Task statement:
Answer from the post about filtering a DataFrame by list subsequence:
(a) What value of X does the example use?
(b) About how many rows does the DataFrame the function must be applied to have?
(c) What does the note say about the elements of the lists in the list column?
::: Exercise text
I have a DataFrame like below:
df = pd.DataFrame({"id": [1, 2, 3, 4, 5],
"list": [[2, 51, 6, 8, 3], [19, 2, 11, 9], [6, 8, 3, 9, 10, 11], [4, 5], [8, 3, 9, 6]]})
I want to filter this DataFrame such that it only contains the row in which X
is a subsequence (so the order of the elements in X are the same as in the list and they not interleaved by other elements in the list) of the list
column.
for example, if X = [6, 8, 3]
, I want the output to look like this:
id list
1 [2, 51, 6, 8, 3]
3 [6, 8, 3, 9, 10, 11]
I know I can check if a list is a subsequence of another list with the following function (found on How to check subsequence exists in a list?):
def x_in_y(query, base):
l = len(query)
for i in range(len(base) - l + 1):
if base[i:i+l] == query:
return True
return False
I have two questions:
Question 1:
How to apply this to a Pandas DataFrame column like in my example?
Question 2:
Is this the most efficient way to do this? And if not, what would be? The function does not look that elegant/Pythonic, and I have to apply it to a very big DataFrame of about 200K rows.
[Note: the elements of the lists in the list
column are unique, should that help to optimize things]
::::::
::: Data to examine
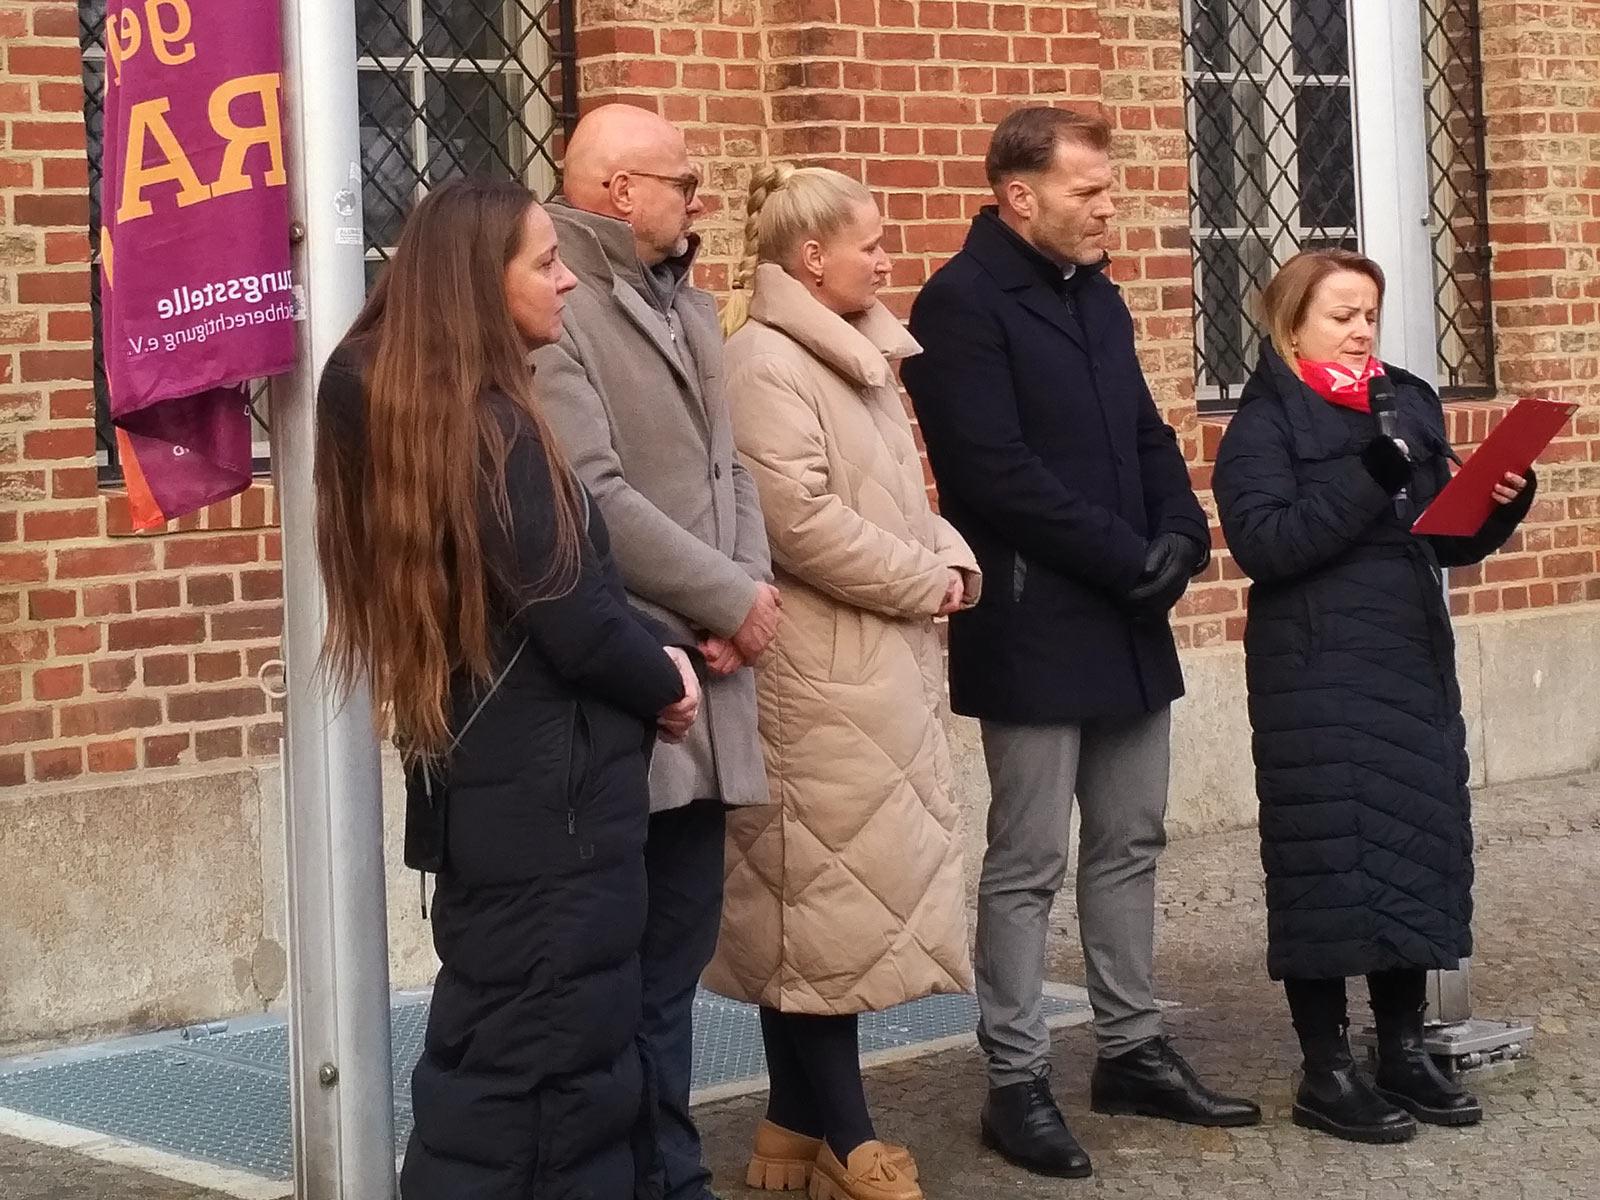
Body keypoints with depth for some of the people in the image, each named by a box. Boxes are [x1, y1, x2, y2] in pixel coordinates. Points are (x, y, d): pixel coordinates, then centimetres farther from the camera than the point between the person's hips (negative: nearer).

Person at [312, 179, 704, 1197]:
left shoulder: (403, 413, 8)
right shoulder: (495, 429, -19)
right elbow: (575, 619, -19)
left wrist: (647, 661, 3)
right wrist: (666, 680, 0)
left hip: (485, 785, 9)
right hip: (547, 797, -9)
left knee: (490, 1057, 17)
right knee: (557, 1067, -1)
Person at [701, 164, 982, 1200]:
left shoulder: (860, 351, 16)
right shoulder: (766, 360, -13)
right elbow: (802, 521, -21)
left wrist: (950, 556, 2)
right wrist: (923, 583, -12)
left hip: (884, 656, 10)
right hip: (821, 667, -10)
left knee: (855, 882, 11)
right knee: (827, 885, -4)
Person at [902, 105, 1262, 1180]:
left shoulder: (1098, 298, 14)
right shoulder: (961, 304, -12)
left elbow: (1148, 435, 17)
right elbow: (995, 471, -19)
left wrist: (1182, 536, -2)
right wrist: (1126, 557, -16)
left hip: (1130, 623, 8)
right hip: (1035, 630, -8)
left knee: (1130, 846, 13)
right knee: (1029, 867, -2)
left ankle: (1133, 1051, 23)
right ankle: (1019, 1083, 6)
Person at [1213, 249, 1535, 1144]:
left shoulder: (1410, 405, 12)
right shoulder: (1265, 425, -4)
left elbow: (1450, 540, 14)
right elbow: (1262, 543, -18)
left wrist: (1503, 502, -6)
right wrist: (1368, 484, -25)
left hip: (1414, 664, 6)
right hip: (1317, 677, -6)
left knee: (1419, 842, 8)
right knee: (1328, 859, -3)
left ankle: (1405, 1053, 19)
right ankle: (1327, 1073, 5)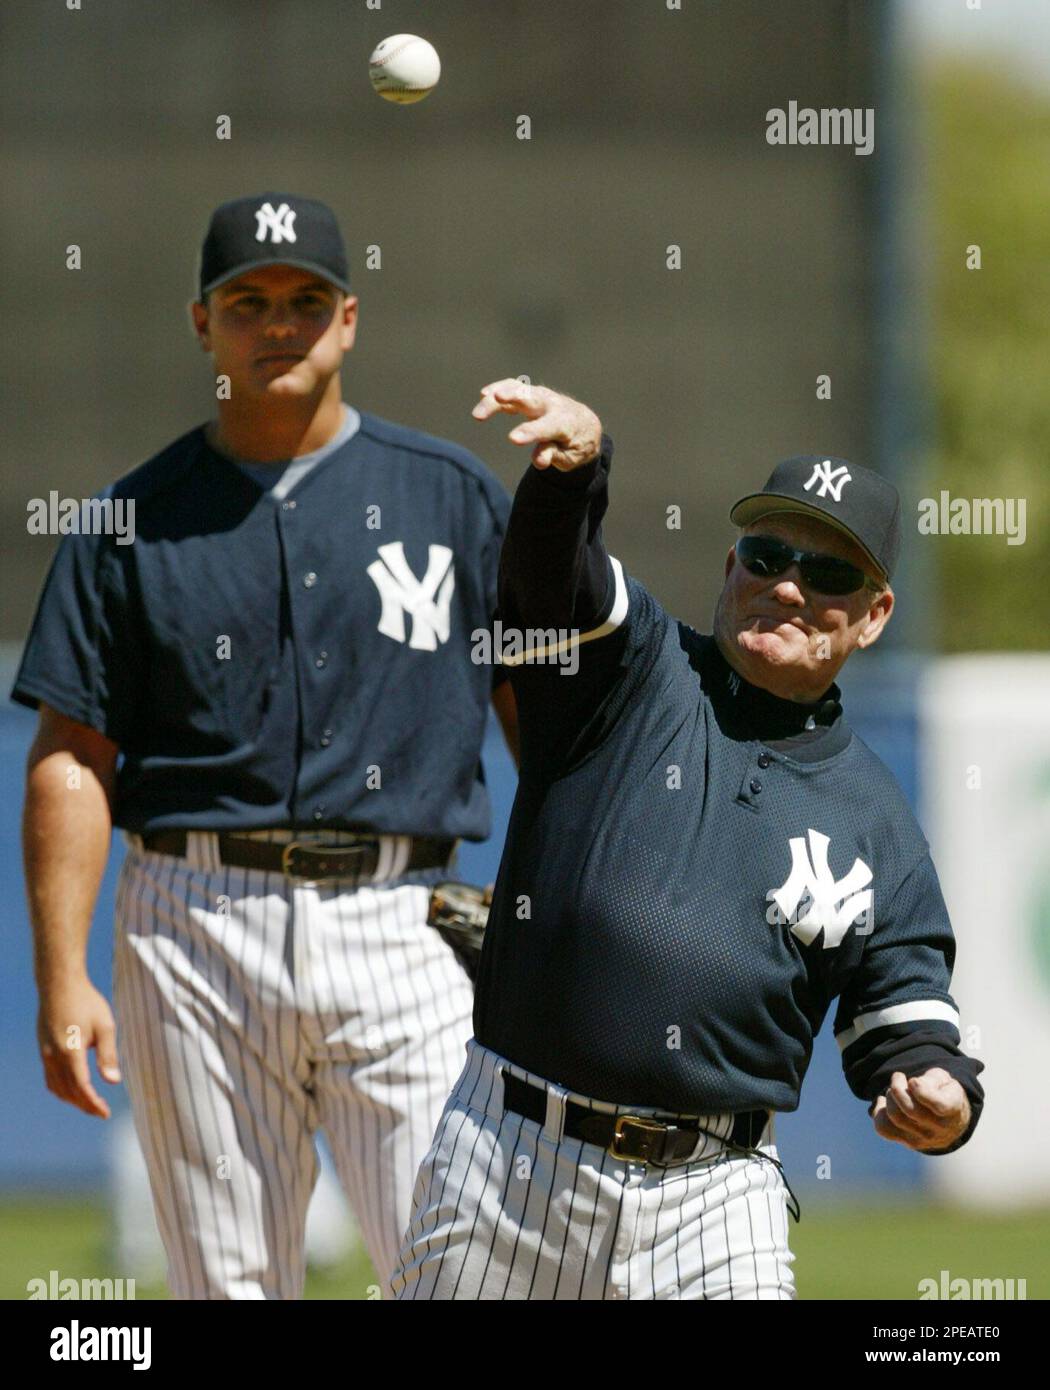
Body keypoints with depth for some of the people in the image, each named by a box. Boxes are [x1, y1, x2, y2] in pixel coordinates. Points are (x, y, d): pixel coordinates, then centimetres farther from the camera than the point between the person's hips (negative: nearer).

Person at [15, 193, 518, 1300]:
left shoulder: (455, 497, 10)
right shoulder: (132, 521, 8)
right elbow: (72, 762, 6)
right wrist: (62, 978, -4)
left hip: (402, 928, 0)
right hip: (198, 927, 1)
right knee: (225, 1284, 3)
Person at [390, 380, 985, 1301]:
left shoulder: (875, 819, 12)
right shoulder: (631, 669, 7)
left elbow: (907, 1023, 12)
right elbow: (551, 566, -14)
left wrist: (942, 1099, -12)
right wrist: (576, 454, -37)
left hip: (712, 1198, 1)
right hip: (507, 1158, -1)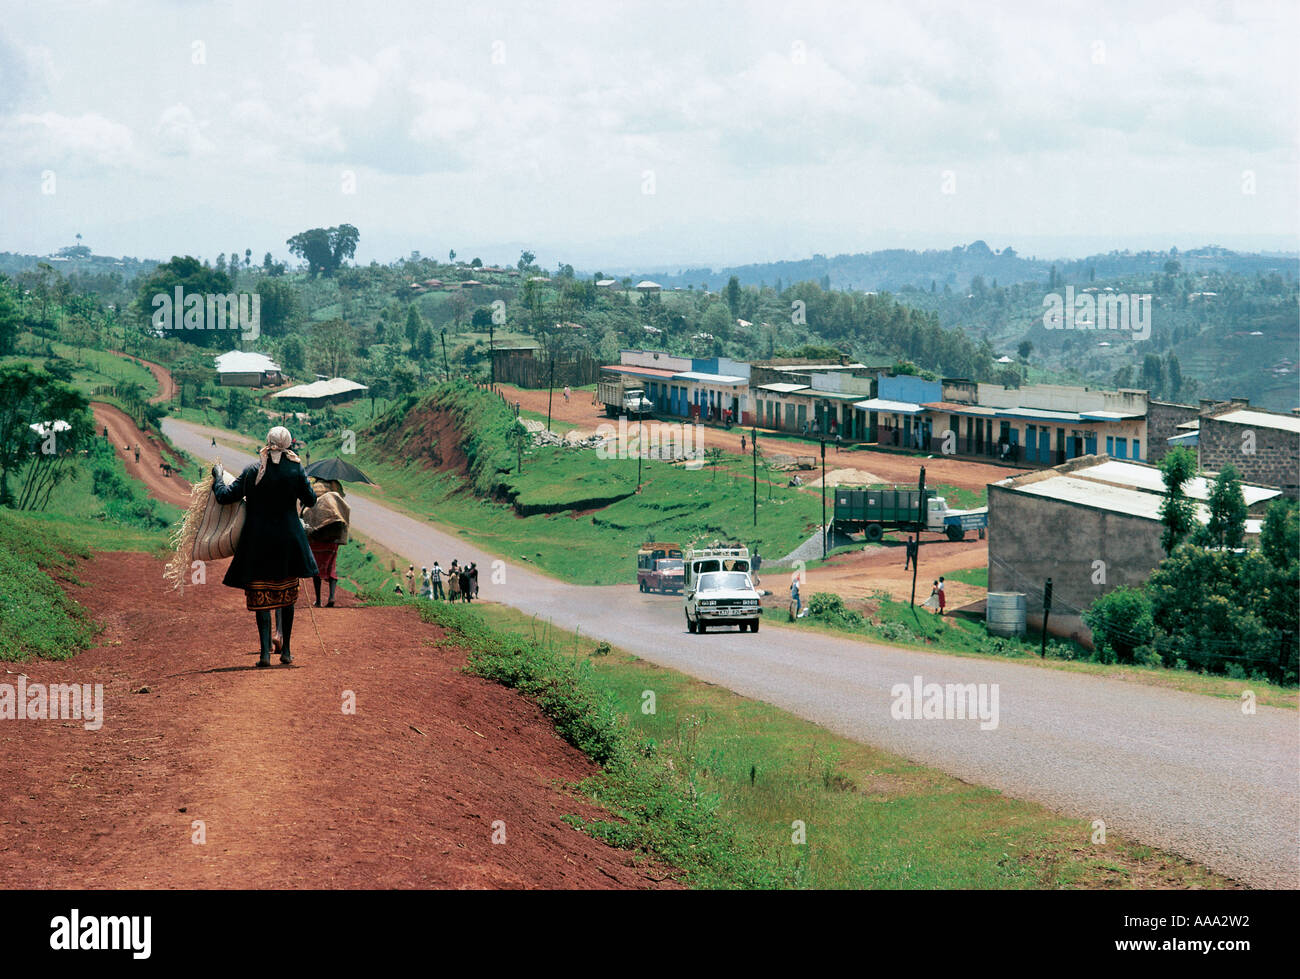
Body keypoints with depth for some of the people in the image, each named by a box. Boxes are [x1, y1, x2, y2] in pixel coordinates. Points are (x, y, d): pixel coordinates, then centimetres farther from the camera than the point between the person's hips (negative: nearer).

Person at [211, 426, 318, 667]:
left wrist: (218, 477, 16)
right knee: (286, 595, 14)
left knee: (261, 596, 3)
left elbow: (225, 496, -2)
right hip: (288, 540, 1)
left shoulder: (252, 471, -7)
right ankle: (286, 649, 18)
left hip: (258, 541, -1)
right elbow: (311, 500, 3)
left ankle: (265, 651, -8)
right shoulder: (295, 469, -6)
::::::
Response to the exercise:
(a) [6, 8, 3]
(b) About 200K rows.
(c) They are unique.